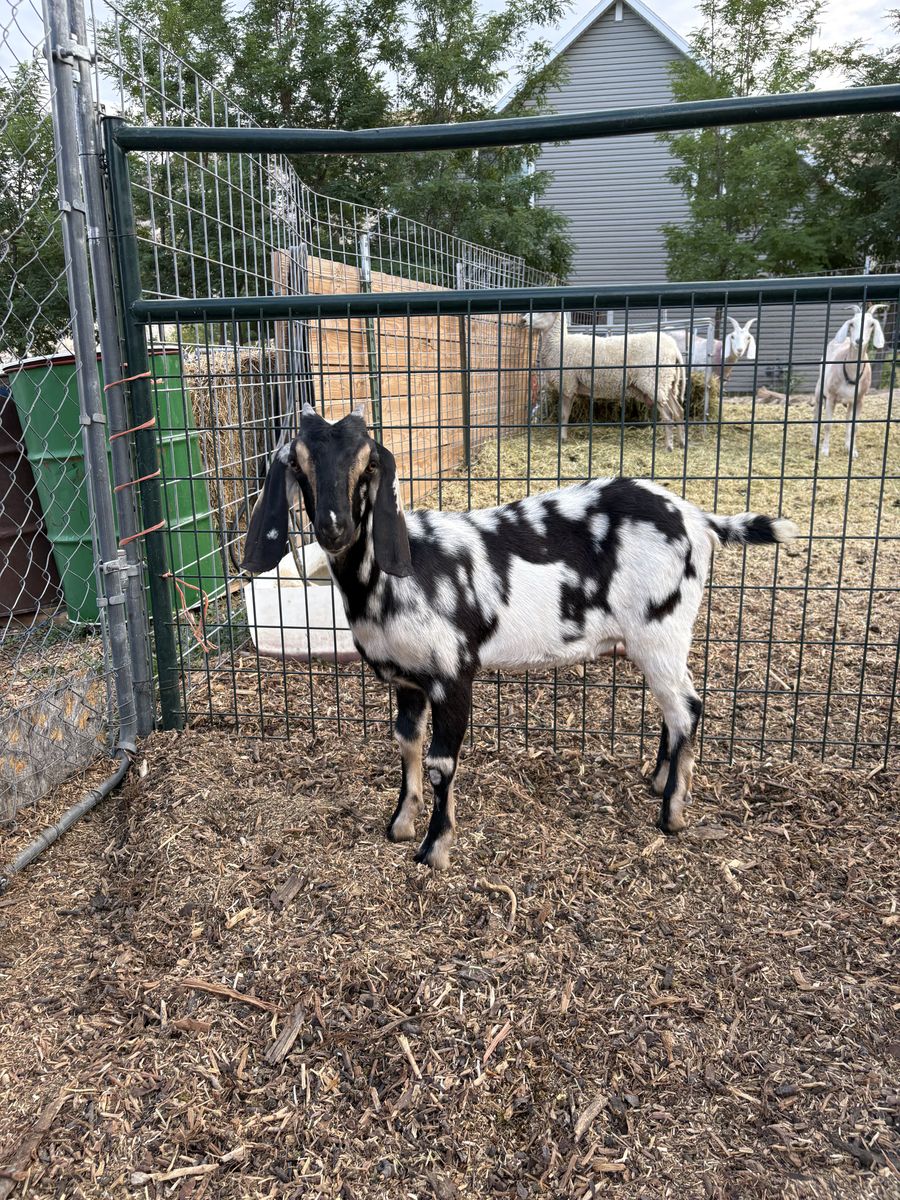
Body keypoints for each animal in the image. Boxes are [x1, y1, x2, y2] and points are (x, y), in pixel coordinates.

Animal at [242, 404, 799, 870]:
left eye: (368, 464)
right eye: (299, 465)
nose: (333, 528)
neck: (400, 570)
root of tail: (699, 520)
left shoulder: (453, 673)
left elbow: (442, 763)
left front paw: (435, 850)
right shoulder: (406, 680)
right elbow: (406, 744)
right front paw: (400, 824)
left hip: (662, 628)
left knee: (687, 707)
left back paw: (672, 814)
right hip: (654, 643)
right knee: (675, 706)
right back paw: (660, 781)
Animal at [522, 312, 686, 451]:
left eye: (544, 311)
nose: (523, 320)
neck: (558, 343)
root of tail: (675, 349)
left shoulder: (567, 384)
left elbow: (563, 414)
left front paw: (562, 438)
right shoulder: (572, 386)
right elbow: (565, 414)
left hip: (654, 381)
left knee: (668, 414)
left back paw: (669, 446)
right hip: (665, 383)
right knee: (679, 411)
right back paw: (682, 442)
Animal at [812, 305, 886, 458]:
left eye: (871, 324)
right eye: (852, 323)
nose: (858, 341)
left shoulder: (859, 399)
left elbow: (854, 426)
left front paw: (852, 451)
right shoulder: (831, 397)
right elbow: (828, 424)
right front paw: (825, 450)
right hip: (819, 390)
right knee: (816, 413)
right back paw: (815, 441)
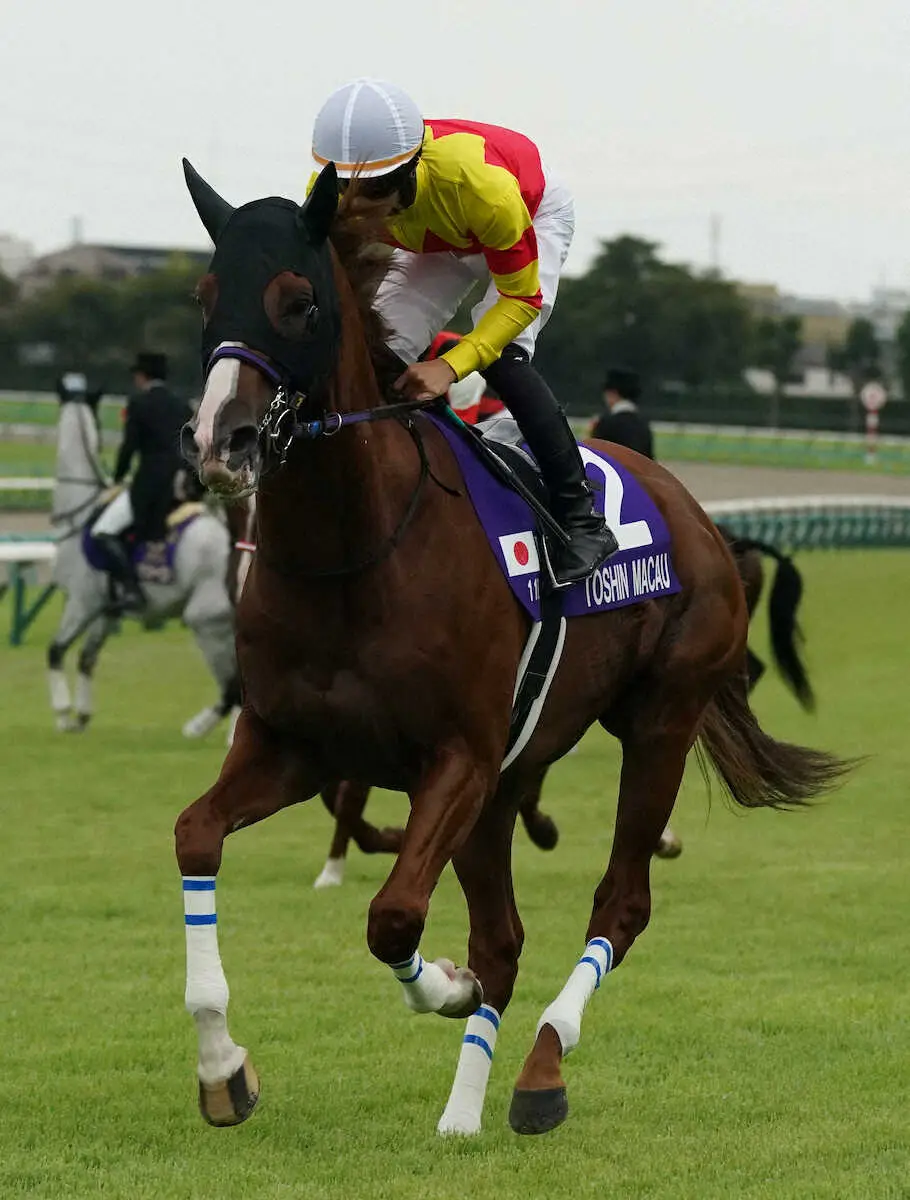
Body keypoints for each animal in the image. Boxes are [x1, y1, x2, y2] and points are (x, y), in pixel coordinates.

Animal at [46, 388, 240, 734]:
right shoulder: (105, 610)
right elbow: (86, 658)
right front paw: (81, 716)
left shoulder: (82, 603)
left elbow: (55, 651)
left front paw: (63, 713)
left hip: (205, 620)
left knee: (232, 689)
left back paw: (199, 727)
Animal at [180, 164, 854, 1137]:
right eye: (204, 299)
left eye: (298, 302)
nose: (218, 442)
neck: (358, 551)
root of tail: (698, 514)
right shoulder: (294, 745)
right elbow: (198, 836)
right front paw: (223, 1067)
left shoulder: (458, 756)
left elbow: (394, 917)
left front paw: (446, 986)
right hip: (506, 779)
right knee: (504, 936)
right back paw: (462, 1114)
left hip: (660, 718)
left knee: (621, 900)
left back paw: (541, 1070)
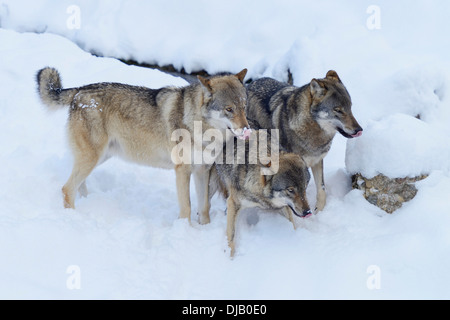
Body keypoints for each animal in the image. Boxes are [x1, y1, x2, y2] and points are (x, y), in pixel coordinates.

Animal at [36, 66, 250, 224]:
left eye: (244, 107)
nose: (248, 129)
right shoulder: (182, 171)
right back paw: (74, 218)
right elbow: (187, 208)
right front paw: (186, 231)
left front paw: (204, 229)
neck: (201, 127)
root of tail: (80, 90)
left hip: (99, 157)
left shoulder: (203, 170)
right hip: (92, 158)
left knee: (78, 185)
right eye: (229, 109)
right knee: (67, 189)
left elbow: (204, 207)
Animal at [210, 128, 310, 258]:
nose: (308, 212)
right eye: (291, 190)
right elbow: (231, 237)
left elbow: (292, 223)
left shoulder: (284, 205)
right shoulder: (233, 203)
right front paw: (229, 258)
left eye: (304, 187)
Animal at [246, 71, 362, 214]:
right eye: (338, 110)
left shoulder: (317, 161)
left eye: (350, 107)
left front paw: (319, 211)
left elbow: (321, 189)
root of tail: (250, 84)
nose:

* * * * * * * * *

ASSIGNMENT:
Retype the line containing "left knee: (78, 185)" and all the lines after it, ending with the final line of the material, exactly.

EXERCISE RESPONSE:
left knee: (78, 185)
right eye: (229, 109)
right knee: (67, 189)
left elbow: (204, 207)
Animal at [210, 128, 310, 258]:
nose: (308, 212)
right eye: (291, 190)
right elbow: (231, 237)
left elbow: (292, 223)
left shoulder: (284, 205)
right shoulder: (233, 203)
right front paw: (229, 258)
left eye: (304, 187)
Animal at [246, 71, 362, 214]:
right eye: (338, 110)
left shoulder: (317, 161)
left eye: (350, 107)
left front paw: (319, 211)
left elbow: (321, 189)
root of tail: (250, 84)
nose:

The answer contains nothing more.